### EXERCISE TASKS:
1) According to the article on organic insecticides, which organic product, alone or in combination, may achieve 55% to 86% control of Brown Marmorated Stink Bugs?
2) Please continue the article on organic insecticides from its last sentence.
***** GIVEN TEXT *****
Organic Insecticides: What Works And Doesn't

Organic Insecticides: What Works And Doesn't

Organic insecticides used late in the control window often don't perform as well as those applied when insects are in immature stages.

University of Maryland Extension Entomologist Galen Dively offered an overview of organic insecticides at January's Mid-Atlantic Fruit and Vegetable Grower's Conference. Here's a recap of Dively's remarks from Scott Guiser, Penn State Extension horticulturist.

In prefacing his comments, Dively noted that, in organic systems, insecticides are tools of last resort – after all non-chemical approaches have been employed. This often puts the products at a disadvantage because they frequently work best on immature stages of a pest's life cycle.

More effective organic products

Here's what the Maryland entomologist considers to be more effective products labeled for organic use:

BMSB-BASHER? One organic product, Surround, alone or in combination may achieve 55% to 86% control of Brown Marmorated Stink Bugs.
***** RAW DATA *****
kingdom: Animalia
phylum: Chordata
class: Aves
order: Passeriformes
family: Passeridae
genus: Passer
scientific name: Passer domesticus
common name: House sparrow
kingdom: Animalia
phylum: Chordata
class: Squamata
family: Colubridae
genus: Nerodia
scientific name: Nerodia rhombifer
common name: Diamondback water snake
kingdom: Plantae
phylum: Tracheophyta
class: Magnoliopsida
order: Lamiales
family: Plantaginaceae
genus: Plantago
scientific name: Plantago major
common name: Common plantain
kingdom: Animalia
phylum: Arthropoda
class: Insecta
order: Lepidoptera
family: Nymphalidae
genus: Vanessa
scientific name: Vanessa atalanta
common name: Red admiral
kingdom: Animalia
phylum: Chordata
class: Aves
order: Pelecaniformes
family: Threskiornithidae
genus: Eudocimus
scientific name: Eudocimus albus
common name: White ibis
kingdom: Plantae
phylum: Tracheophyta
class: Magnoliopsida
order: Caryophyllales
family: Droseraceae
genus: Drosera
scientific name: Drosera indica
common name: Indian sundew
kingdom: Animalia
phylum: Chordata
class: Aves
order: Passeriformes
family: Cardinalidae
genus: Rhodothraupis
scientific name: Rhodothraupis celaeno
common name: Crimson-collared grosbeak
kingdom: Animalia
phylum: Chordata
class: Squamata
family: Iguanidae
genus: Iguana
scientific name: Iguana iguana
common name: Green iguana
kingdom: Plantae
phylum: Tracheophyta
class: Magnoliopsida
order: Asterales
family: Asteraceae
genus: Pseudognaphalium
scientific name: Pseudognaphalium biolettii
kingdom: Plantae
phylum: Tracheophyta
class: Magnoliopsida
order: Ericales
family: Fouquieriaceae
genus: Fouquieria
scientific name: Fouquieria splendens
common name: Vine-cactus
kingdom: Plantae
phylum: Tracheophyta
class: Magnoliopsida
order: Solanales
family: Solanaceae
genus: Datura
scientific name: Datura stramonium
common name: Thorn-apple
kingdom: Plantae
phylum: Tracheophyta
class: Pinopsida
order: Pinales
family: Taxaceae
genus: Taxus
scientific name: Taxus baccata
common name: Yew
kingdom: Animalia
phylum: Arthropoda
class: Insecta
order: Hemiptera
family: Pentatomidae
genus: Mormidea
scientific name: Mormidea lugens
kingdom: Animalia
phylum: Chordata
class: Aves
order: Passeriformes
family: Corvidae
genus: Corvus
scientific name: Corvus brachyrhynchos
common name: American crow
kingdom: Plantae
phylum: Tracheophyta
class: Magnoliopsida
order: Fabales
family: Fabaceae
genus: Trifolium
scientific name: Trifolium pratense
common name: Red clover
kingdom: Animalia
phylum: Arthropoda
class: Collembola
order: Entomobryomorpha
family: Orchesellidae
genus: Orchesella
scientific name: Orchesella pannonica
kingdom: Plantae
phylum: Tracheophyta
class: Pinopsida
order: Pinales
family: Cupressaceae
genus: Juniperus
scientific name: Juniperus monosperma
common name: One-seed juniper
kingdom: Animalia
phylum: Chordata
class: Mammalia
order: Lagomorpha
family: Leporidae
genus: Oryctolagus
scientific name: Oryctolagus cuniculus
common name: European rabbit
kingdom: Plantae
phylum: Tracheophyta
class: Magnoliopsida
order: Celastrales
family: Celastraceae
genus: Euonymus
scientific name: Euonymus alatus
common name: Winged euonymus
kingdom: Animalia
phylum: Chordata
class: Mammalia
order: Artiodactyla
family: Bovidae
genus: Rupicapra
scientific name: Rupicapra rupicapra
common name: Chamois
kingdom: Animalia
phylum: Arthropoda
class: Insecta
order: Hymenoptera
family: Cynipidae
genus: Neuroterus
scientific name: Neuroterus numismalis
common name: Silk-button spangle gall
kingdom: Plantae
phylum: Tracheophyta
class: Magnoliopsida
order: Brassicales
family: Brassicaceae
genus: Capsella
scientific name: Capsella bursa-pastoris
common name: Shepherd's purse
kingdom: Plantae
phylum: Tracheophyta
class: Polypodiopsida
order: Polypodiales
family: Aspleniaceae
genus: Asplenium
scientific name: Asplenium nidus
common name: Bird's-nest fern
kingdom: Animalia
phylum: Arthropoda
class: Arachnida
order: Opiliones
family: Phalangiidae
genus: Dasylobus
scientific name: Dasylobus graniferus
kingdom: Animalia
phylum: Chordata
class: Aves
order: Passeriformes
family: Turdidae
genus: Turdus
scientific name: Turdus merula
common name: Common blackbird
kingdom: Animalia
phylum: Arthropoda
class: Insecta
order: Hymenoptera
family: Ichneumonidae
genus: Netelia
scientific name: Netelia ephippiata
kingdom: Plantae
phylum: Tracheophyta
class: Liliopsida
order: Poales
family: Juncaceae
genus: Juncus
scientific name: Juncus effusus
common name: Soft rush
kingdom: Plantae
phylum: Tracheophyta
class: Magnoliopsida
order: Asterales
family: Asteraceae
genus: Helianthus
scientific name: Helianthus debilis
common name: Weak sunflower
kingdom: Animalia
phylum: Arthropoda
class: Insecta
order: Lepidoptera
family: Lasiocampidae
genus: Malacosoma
*****
### ANSWERS FOR THE TASKS:
1) Surround.

2)
Azadirachtin products, such as Neemix and Aza-Direct are extracts of oils found in the Neem tree. These insect growth regulators prevent insect molting (slow) and also serve as feeding deterrents and repellents. Fair to good control of beetles (cucumber, Colorado potato, Mexican bean, and flea) is reported. However, with cucumber beetles, even minimal feeding can transmit the bacterial wilt organism to cucumber and cantaloupe.

Pyrethrum is the naturally-derived insecticide commonly marketed as Pyganic. Quick

knockdown, but very short residual activity are key traits. Fair to good control of aphids, whiteflies, thrips as well as knockdown of cucumber, Colorado potato and flea beetles were noted.

Azera is a new combination of a pyrethrum (like Pyganic) and azadirachtin (like Aza-Direct/Neemix). Control of Japanese beetle, aphids, imported cabbage worm, leafhoppers and cucumber beetles was improved over use of azadirachtin alone in recent studies. It even provided good squash bug control if timed to target nymphs, just after egg hatch. The limitations of one ingredient are partially covered by the other.

Bacillus thuringiensis (Bt) products are well known for their ability to control lepidopteron (caterpillar) larvae such as imported cabbage moths in cole crops. Good spray coverage and repeat applications are important. Some Bt strains control non-lepidopterons. Not all Bts are alike, and some aren't labeled for organic production.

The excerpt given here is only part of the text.